Le vaisseau Orion est de retour sur Terre

Le vaisseau a d’abord été freiné dans sa vertigineuse descente par l’atmosphère, puis par une série de pas moins de onze parachutes, jusqu’à atteindre une vitesse d’environ 30 km/h au moment de toucher l’eau.
Jose Romero / NASA TV / Agence France-Presse Le vaisseau a d’abord été freiné dans sa vertigineuse descente par l’atmosphère, puis par une série de pas moins de onze parachutes, jusqu’à atteindre une vitesse d’environ 30 km/h au moment de toucher l’eau.

Après avoir passé un peu plus de 25 jours dans l’espace et s’être rendu autour de la Lune, le vaisseau Orion de la NASA a amerri dimanche dans l’océan Pacifique, mettant avec succès un terme à la mission test Artémis 1 chargée de préparer le retour des humains sur la Lune dans les années qui viennent.

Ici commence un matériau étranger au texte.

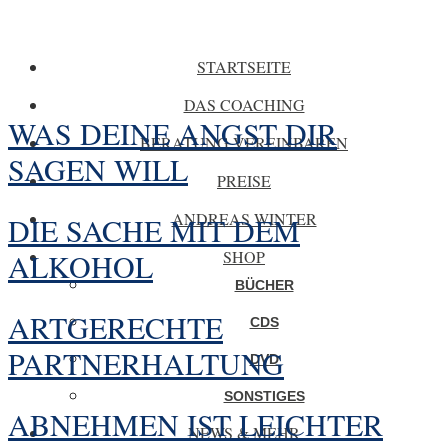
STARTSEITE
DAS COACHING
WAS DEINE ANGST DIR
BERATUNG VEREINBAREN
SAGEN WILL
PREISE
ANDREAS WINTER
DIE SACHE MIT DEM
ALKOHOL
SHOP
BÜCHER
ARTGERECHTE
CDS
PARTNERHALTUNG
DVD
SONSTIGES
ABNEHMEN IST LEICHTER
NEWS & MEHR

L’amerrissage a eu lieu au large de l’île mexicaine de Guadalupe à 9 h 40 (12 h 40 heure de Montréal).

« Depuis des années, des milliers de personnes se sont consacrées à cette mission », a souligné dans un communiqué le patron de l’agence spatiale américaine, Bill Nelson. « Ce jour marque une grande réussite pour la NASA, les États-Unis, nos partenaires internationaux, et toute l’humanité. »

La capsule, qui ne comportait pas d’astronaute à bord, est entrée dans l’atmosphère terrestre à une vitesse de 40 000 km/h et a dû supporter une chaleur infernale de 2800 °C, soit la moitié de la température de la surface du Soleil.

L’objectif principal de la mission était de tester dans ces conditions le bouclier thermique de la capsule, le plus grand jamais construit (5 m de diamètre).

Le vaisseau a d’abord été freiné dans sa vertigineuse descente par l’atmosphère, puis par une série de pas moins de onze parachutes, jusqu’à atteindre une vitesse d’environ 30 km/h au moment de toucher l’eau.

« Nous avons eu un amerrissage absolument parfait », s’est réjouie Melissa Jones, responsable des opérations de récupération, auxquelles la NASA s’entraîne depuis des années.

Peu après, des hélicoptères ont survolé le vaisseau spatial, qui ne montrait pas de dommages apparents. Orion devait être laissé deux heures dans l’eau, soit bien plus que si des astronautes étaient à bord, afin de collecter des données — notamment sur la chaleur induite à l’intérieur de la capsule.

Puis des plongeurs y attacheront des câbles afin de la remorquer à l’aide de bateaux pneumatiques jusqu’à l’intérieur d’un navire de la marine américaine, l’USS Portland, dont l’arrière sera en partie immergé. L’eau sera ensuite pompée, permettant que la capsule soit lentement déposée sur un support prévu à cet effet.

Les opérations devaient prendre entre quatre et six heures à partir du moment de l’amerrissage.

L’USS Portland prendra ensuite la route de San Diego, sur la côte Ouest américaine, où la capsule sera débarquée dans les jours qui viennent.

2,2 millions de kilomètres

Le succès de cette mission était crucial pour la NASA, qui a investi des dizaines de milliards de dollars dans le programme américain de retour sur la Lune, Artémis. Après le retour d’humains sur la surface lunaire, son but est de préparer un futur voyage vers Mars.

En 2014, un premier test de la capsule avait été réalisé, mais elle n’avait alors pas quitté l’orbite terrestre, et était donc rentrée moins vite dans l’atmosphère (environ 32 000 km/h).

Au total, le vaisseau a cette fois parcouru plus de 2,2 millions de kilomètres dans l’espace, depuis son décollage le 16 novembre lors du baptême de l’air de la nouvelle mégafusée de la NASA, SLS.

Orion a survolé la Lune à quelque 130 kilomètres de sa surface, et s’est aventuré jusqu’à plus de 430 000 km de notre planète, soit plus loin que tout vaisseau habitable auparavant.

Récupérer la capsule permettra de recueillir de nombreuses données déterminantes pour les missions suivantes. D’abord en détaillant l’état du vaisseau après son voyage, mais aussi en analysant les enregistrements de capteurs des accélérations et vibrations subies à bord, ou encore les performances d’une veste antiradiation.

Certains éléments du vaisseau doivent en outre être réutilisés pour la capsule d’Artémis 2, déjà bien avancée.

Cette deuxième mission, prévue pour 2024, emmènera un équipage jusqu’à la Lune, toujours sans y atterrir. La NASA devrait annoncer très prochainement le nom des astronautes choisis.

Artémis 3, officiellement programmée en 2025, atterrira, elle, pour la première fois sur le pôle Sud de la Lune, où se trouve de l’eau sous forme de glace.